Les machines mécanographiques utilisées par les administrations et l'industrie, au coeur du livre d'Edwin Black sur leur utilisation par les nazis, ne sont pas des ordinateurs. C'est pourtant à la même période que l'informatique moderne apparaît, mais dans les laboratoires. «Les ordinateurs sont le fruit de la Seconde Guerre mondiale et de la guerre froide», dit Pierre-Eric Mounier-Kuhn.
La première rupture date du milieu de la guerre, en réponse aux besoins des armées en matière de calcul balistique ou de décryptage des communications de l'ennemi. Idée: remplacer les rouages mécaniques des machines à cartes perforées par des composants électroniques et notamment des tubes à vide utilisés jusque-là pour les radios ou les radars.
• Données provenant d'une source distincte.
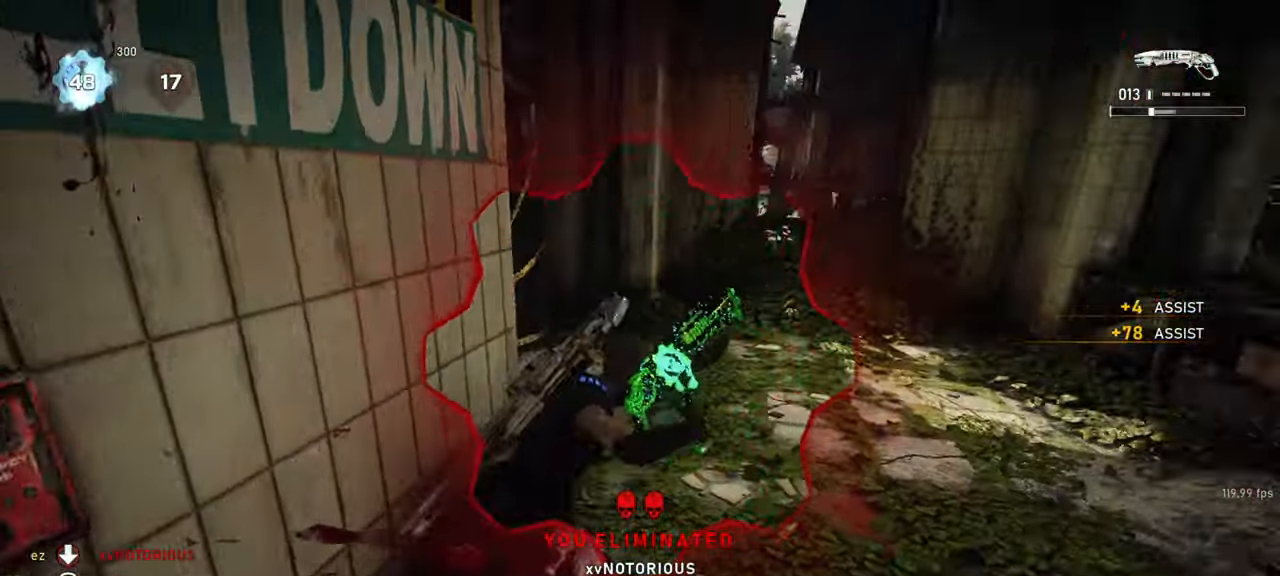
{"keys": ["d"], "mouse": [], "events": [[50, "d", "down"], [100, "w", "up"], [117, "space", "down"], [150, "shift", "down"], [250, "mouse_wheel_down", "up"], [450, "shift", "up"], [483, "space", "up"]]}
En 1943, le Colossus est conçu selon ce principe: bâti à Bletchey Park, à côté de Londres, il sert à casser les codes de la machine Enigma, utilisée par les Allemands. Cet engin, qui occupe une grande pièce, est manipulé par des opérateurs avec des bandes perforées et des fiches électriques, comme sur un standard téléphonique.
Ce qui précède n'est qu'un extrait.